**TAREAS POR REALIZAR**:
• A. ¿En qué fecha escribió García Márquez su columna 'La múcura no está en el suelo', según el fragmento?
• B. Con base en el fragmento, explique en una a tres oraciones por qué, en 'Danza cruda', García Márquez sostiene que la música costeña está por conocerse en el resto del país.

**FRAGMENTO**:

>>>

Después de aquella nota, tal como lo cuentan y lo reseñan en sus libros Jorge García Usta ‘Cómo aprendió a escribir García Márquez’ (1995) y ‘Un ramo de nomeolvides’ (1995) de Gustavo Arango Toro, y tal como lo narran también sus biógrafos Dasso Saldívar y Gerald Martin, el escritor siguió escribiendo sobre el acordeón y la música de la región Caribe en El Universal:
“Abelito anda siempre con su música a cuestas y parece que a toda hora le estuviera chorreando melodía, tan natural a él, tan fácil en su implacable vocación, tan exacta en su voz a los seres y las cosas de nuestro suelo”, escribe García Márquez, el 9 de agosto de 1949 en El Universal sobre la presencia de Abel Antonio Villa y Rafael Escalona en Cartagena de Indias.
“Quienes hemos tenido la buena suerte de andar buceando el sentimiento musical de nuestro pueblo y hemos encontrado en todas las aguas esa melodía nostálgica, profundamente amorosa”, dice para referirse a Escalona.
El 19 de septiembre de 1949, bajo el influjo conceptual de Zabala, escribe su columna ‘La múcura no está en el suelo’, en donde habla de la orfandad de la música folclórica y popular: “El porro ‘La múcura’ ha ganado un repentino prestigio internacional. Su gracia popular no solo radicaba en la música pegajosa y alegre, sino en sus versos socarrones y originales”.
El 15 de mayo de 1952, García Márquez exalta la presencia de los gaiteros de San Jacinto, músicos de Palenque, cantadores de zafra e intérpretes vallenatos, en su nota ‘Nuestra música en Bogotá’, delegación organizada por el escritor Manuel Zapata Olivella. Se lamentará que los cantos de zafra no tengan posibilidades mercantiles, a diferencia de la cumbia o la música vallenata.
Dos años más tarde, en agosto de 1954, en su nota ‘Danza cruda’, García Márquez retoma en El Espectador estas reflexiones planteadas en la sala de redacción de El Universal. Tiene la convicción de que “la música costeña es un elemento que está por conocerse en el resto del país. Lo que se sabe de ella ha pasado por el filtro de interpretaciones falsificadas que atienden más a lo que esa música tiene de comercial que a lo que tiene de interesante”, se refiere a la presencia del conjunto folclórico de Delia Zapata en Bogotá.

<<<

**INFORMACIÓN SUMINISTRADA**:

>>>

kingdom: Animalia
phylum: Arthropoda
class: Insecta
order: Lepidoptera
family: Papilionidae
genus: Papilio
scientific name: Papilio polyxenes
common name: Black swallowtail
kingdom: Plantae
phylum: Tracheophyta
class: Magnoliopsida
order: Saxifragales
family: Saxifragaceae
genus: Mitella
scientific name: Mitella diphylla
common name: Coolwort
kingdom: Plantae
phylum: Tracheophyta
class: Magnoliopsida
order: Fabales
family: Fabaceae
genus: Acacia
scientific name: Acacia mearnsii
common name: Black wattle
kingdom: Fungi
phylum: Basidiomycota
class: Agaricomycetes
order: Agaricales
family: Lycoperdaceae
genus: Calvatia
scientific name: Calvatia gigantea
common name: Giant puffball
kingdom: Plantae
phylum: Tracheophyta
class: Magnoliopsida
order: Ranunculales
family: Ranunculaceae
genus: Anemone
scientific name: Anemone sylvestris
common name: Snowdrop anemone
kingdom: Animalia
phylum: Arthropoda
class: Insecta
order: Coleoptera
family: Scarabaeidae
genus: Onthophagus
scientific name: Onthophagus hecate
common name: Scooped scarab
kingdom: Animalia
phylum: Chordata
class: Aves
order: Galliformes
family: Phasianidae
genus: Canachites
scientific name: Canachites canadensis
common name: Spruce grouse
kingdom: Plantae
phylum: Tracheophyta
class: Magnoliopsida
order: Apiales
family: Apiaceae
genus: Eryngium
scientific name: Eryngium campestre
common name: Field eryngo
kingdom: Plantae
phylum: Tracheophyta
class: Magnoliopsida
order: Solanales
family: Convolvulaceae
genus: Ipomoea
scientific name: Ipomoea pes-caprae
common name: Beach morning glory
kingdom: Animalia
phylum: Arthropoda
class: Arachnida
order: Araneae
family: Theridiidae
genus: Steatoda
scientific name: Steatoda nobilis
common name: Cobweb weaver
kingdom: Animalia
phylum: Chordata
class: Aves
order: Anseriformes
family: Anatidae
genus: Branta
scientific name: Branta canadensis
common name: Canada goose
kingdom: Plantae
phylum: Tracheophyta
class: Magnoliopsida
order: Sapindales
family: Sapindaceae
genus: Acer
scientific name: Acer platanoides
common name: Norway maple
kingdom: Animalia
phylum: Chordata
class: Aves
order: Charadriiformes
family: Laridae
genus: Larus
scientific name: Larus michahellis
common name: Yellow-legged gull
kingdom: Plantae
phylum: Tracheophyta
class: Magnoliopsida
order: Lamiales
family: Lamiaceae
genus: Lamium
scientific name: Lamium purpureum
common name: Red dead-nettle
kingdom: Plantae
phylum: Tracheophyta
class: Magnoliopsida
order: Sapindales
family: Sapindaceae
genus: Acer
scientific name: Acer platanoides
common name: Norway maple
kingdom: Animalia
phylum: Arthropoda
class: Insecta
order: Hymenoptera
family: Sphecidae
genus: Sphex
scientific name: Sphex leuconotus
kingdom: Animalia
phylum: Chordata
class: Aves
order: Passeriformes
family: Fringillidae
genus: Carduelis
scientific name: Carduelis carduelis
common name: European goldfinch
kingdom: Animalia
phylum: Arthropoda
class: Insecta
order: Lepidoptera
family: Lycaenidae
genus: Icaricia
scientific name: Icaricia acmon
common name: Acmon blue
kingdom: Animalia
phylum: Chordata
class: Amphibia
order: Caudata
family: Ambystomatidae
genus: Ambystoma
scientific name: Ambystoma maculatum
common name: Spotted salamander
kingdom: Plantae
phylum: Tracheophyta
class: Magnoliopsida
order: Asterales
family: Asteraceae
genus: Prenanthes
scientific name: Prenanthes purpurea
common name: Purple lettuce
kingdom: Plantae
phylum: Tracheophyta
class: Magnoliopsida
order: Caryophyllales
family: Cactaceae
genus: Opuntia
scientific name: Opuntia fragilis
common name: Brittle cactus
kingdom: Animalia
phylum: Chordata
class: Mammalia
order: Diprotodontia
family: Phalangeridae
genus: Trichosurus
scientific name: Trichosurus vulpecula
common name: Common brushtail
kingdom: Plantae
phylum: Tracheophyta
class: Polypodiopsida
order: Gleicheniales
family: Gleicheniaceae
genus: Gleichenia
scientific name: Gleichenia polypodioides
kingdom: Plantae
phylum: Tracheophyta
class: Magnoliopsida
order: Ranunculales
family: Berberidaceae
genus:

<<<

**RESPUESTAS DEL EJERCICIO**:
• A. El 19 de septiembre de 1949.

• B. Según García Márquez, lo que se sabe de la música costeña ha llegado a través de interpretaciones falsificadas. Esas interpretaciones atienden más a lo que esa música tiene de comercial que a lo que tiene de interesante.